The Charles Schwab Corporation (NYSE:SCHW) was a late entrant to the exchange traded funds industry, but that has not stopped the brokerage giant from becoming an ETF giant as well. Today, Schwab is the fifth-largest U.S. ETF sponsor and is considering launching its first new ETF since 2013.
“Charles Schwab Investment Management, the brokerage’s money-managing arm, is seeking approval for a stock ETF that would track a proprietary index of the 1,000 largest U.S. companies, according to regulatory filings,” reports Rachel Evans for Bloomberg.
Schwab has not launched a new ETF since August 2013 when it unveiled its lineup of fundamentally-weighted, or smart beta, ETFs. That group includes popular funds such as the Schwab Fundamental Emerging Markets Large Company ETF (NYSEARCA:FNDE). FNDE is rapidly becoming one of the dominant names among smart beta emerging markets ETFs, an asset class usually dominated by plain vanilla cap-weighted funds.

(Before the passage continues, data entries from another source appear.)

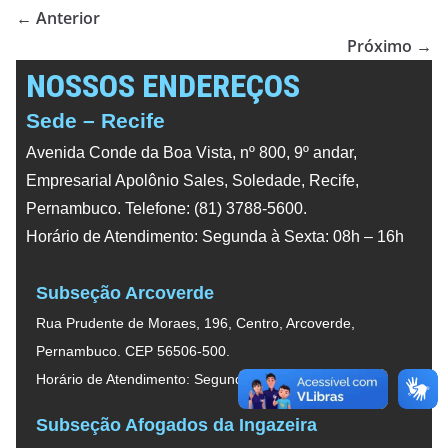
← Anterior
Próximo →
NOSSOS ENDEREÇOS
Sede – Recife
Avenida Conde da Boa Vista, nº 800, 9º andar,
Empresarial Apolônio Sales, Soledade, Recife,
Pernambuco. Telefone: (81) 3788-5600.
Horário de Atendimento: Segunda à Sexta: 08h – 16h
Subseção Arcoverde
Rua Prudente de Moraes, 196, Centro, Arcoverde,
Pernambuco. CEP 56506-500.
Horário de Atendimento: Segunda à Sexta: 08h – 16h
Subseção Afogados da Ingazeira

FNDE tracks the Russell Fundamental Emerging Markets large Company Index, which selects, ranks and weights components based on fundamental factors like adjusted sales, retained operating cash flow and dividends plus buybacks.
Assuming it comes to market, the “Schwab 1000 Index ETF would be the issuer’s first to use an index created in-house, reducing Schwab’s costs and potentially allowing it to charge as little as zero to two basis points in management fees,” reports Bloomberg.
As of July13th, Schwab had $79.3 billion in ETF assets under management, putting it about $30 billion ahead of sixth-place First Trust. Earlier this month, California-based Schwab said one of its ETFs topped $10 billion in assets under management for the first time.
It has almost been eight years since its launch, but the Schwab International Equity ETF (NYSEArca:SCHF) has finally broken into the $10 billion in assets club.
The Schwab international Equity ETF, which launched in November 2009, has now accumulated $10.4 billion in assets under management. It is also the cheapest international ETF on the block with a 0.06% expense ratio.
The Schwab International Equity ETF tries to reflect the performance of the FTSE Developed ex US Index, which is comprised of large and mid-cap stocks of developed countries outside the U.S.
If the Schwab 1000 Index ETF comes to market, it would be the issuer’s 22nd ETF, a comparatively small lineup relative to competitors such as iShares and Vanguard.